Mixing Herbs/Supplements With Medications
Be careful of taking herbs and supplements with your high blood pressure medications. Some can possibly interact with your medications and potentially cause harm. In some cases, these herbs and supplements can increase the impact of the high blood pressure drugs and bring your blood pressure down to dangerous levels. The barberry herb is a perfect example of a herb that some people use to bring down their blood pressure. And, when used with some medications, it can severely decrease your blood pressure. Some diuretics will have the same effect.
In other cases, these herbs and supplements can nullify the effects of the drug completely. As a result, it's always good to let your doctor know of any supplements you are taking so he can advise you.
Medications And Food Interactions
Just as some herbs and supplements will interact with medication, so will some foods. Foods basically affect medications in one of several ways. They either reduce the amount of the medication that the body absorbs. Or, conversely, the increase the amount of the medication that the body absorbs. Foods can also affect how long a drug remains in the bloodstream.

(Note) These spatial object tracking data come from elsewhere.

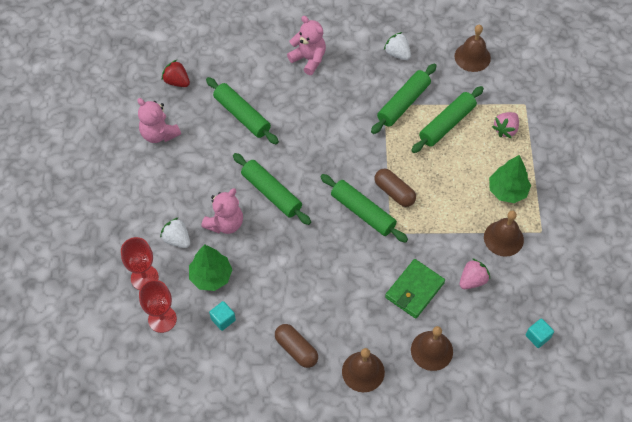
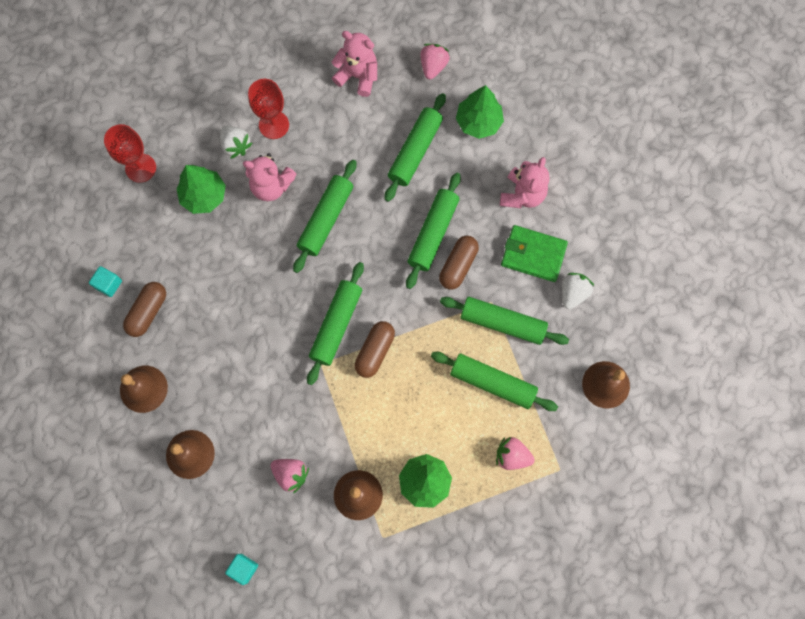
camera: 70 degrees right, 15 degrees up
red goblet [121,237,159,290] -> red goblet moved to [248,79,289,139]
pink teddy bear [137,98,181,143] -> pink teddy bear turned 90 degrees clockwise [332,31,377,97]
white strawberry [160,217,190,248] -> white strawberry turned 120 degrees clockwise [220,126,252,159]
red strawberry [162,60,190,87] -> pink strawberry [420,44,450,79]
turquoise cube [209,301,236,331] -> turquoise cube moved to [89,266,122,297]
green wallet [385,259,445,319] -> green wallet moved to [501,225,568,282]
none -> green rolling pin [406,173,461,289]
none -> brown capsule [439,236,479,290]
none -> green tree [456,85,504,139]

A perfect example is the grapefruit. In normal situations, grapefruits are considered a healthy source for vitamin C and other nutrients. However, when taken with certain medications, grapefruit will increase the absorption rate of the drug. So, you body many be expecting to receive 1 mg of the medicine, but instead, you have 2 mg of the medicine coursing through your bloodstream. Grapefruit is especially reactive with calcium channel blockers.

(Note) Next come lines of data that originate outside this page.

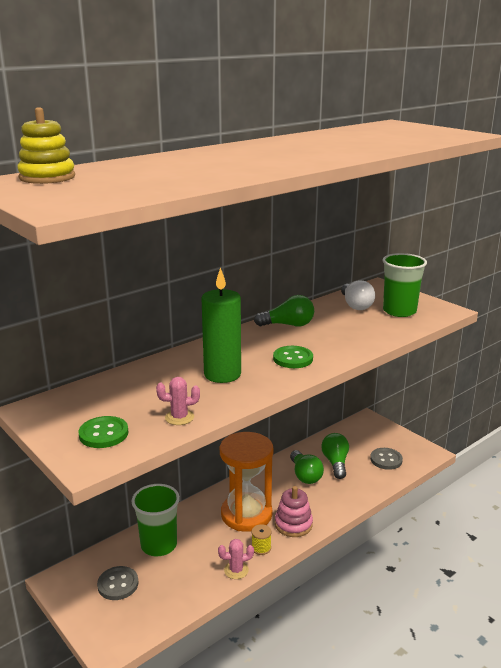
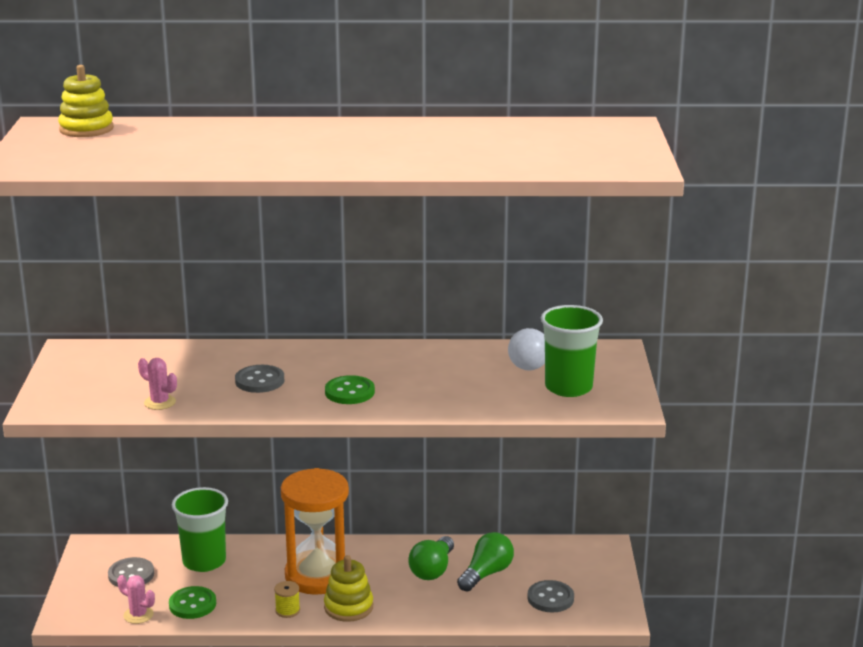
camera: 40 degrees right, 0 degrees up
green button [78,416,128,448] -> green button moved to [169,586,216,619]
green candle [201,267,241,383] -> grey button [235,365,284,393]
pink cactus [218,539,254,579] -> pink cactus moved to [117,575,155,624]
green light bulb [254,295,314,326] -> none
pink stacking toy [275,486,313,537] -> yellow stacking toy [324,555,373,622]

Alcohol and high blood pressure medications do not mix. Recreational drugs are additional substances that you should try to stay away from when on hypertension medication. Your doctor and/or pharmacist should be able to tell you what other foods, if any, you should avoid when taking medications.
High Blood Pressure Medications And The Link To Diabetes
Many studies have well established the fact that if you have hypertension, the odds of you developing diabetes goes up. The reverse is true as well. Researchers generally attribute this phenomenon to the fact that bad dietary and exercise habits can lead to both diseases.

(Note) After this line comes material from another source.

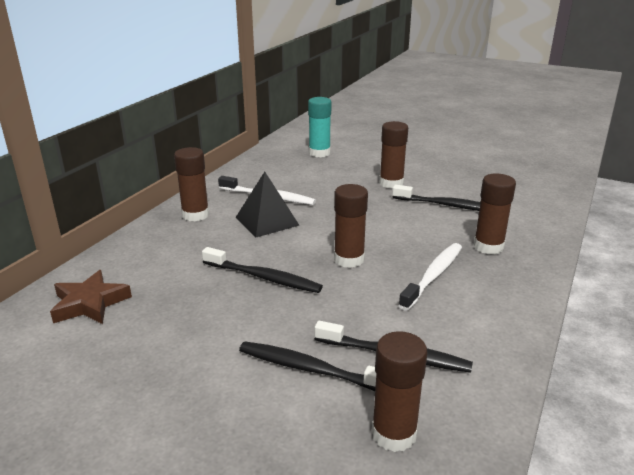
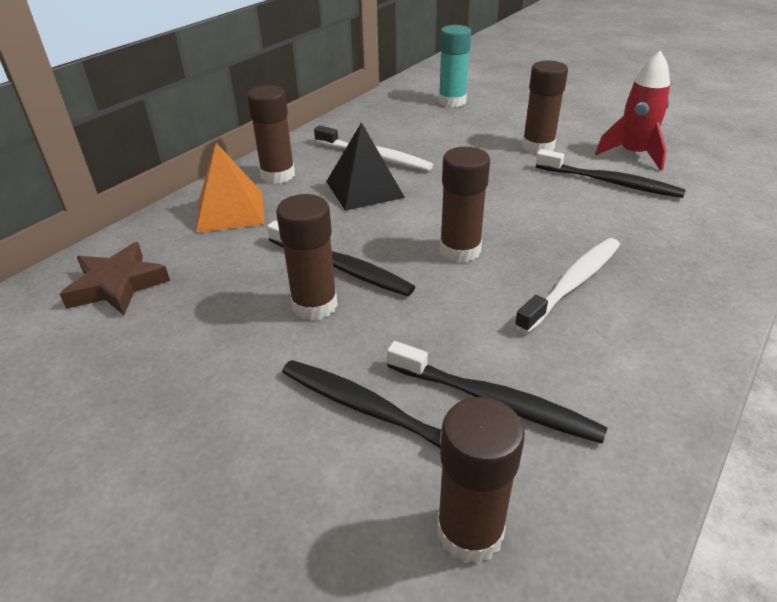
camera: 10 degrees right, 10 degrees up
brown glue stick [474,173,516,254] -> brown glue stick moved to [276,194,338,321]
none -> orange pyramid [196,143,264,233]
none -> red rocket [595,50,670,171]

What is less commonly known, however, is that researchers have also established a link between some of the medications that patients are using to treat high blood pressure and diabetes.
For example, as explained above, beta blockers are used by a number of patients to control hypertension. However, one high blood pressure study discovered that among patients who took beta blockers, their risk of develop diabetes increased 25% over those who took no blood pressure medication at all. Conversely, among patients who took thiazide diuretics, the risk of developing diabetes was lower than that of people who didn't take them.
This in not to say that you should not take beta blocker medications. In some cases, even with the increased chance of developing diabetes, it is worth taking them. However, knowing this information will allow your doctor to weigh all factors and develop a medication program for you that will handle your hypertension and, at the same time, limit your chances of developing diabetes.
Resistant High Blood Pressure
Sometimes, even with the aid of medications, the blood pressure remains relatively high. This is what is known as resistant hypertension. When dealing with resistant hypertension, your doctor will attempt a variety of combinations of medications hoping to come up with a combination that works.
Some doctors will also try alternative methods of treatment such as recommending extreme dietary changes or a specialized fitness regimen.
He will also, most likely, want to give your more tests. There are various causes of high blood pressure. And the reason that the treatments are not working may be that is that they are treating the wrong cause. Sometimes, the key to finding what works is simply to correctly identify the cause.
In other cases, the reason for the resistant hypertension may be other medications, herbs, etcetera that the patient is taking. This is why it's extremely important to let your doctor know all drugs that you are taking.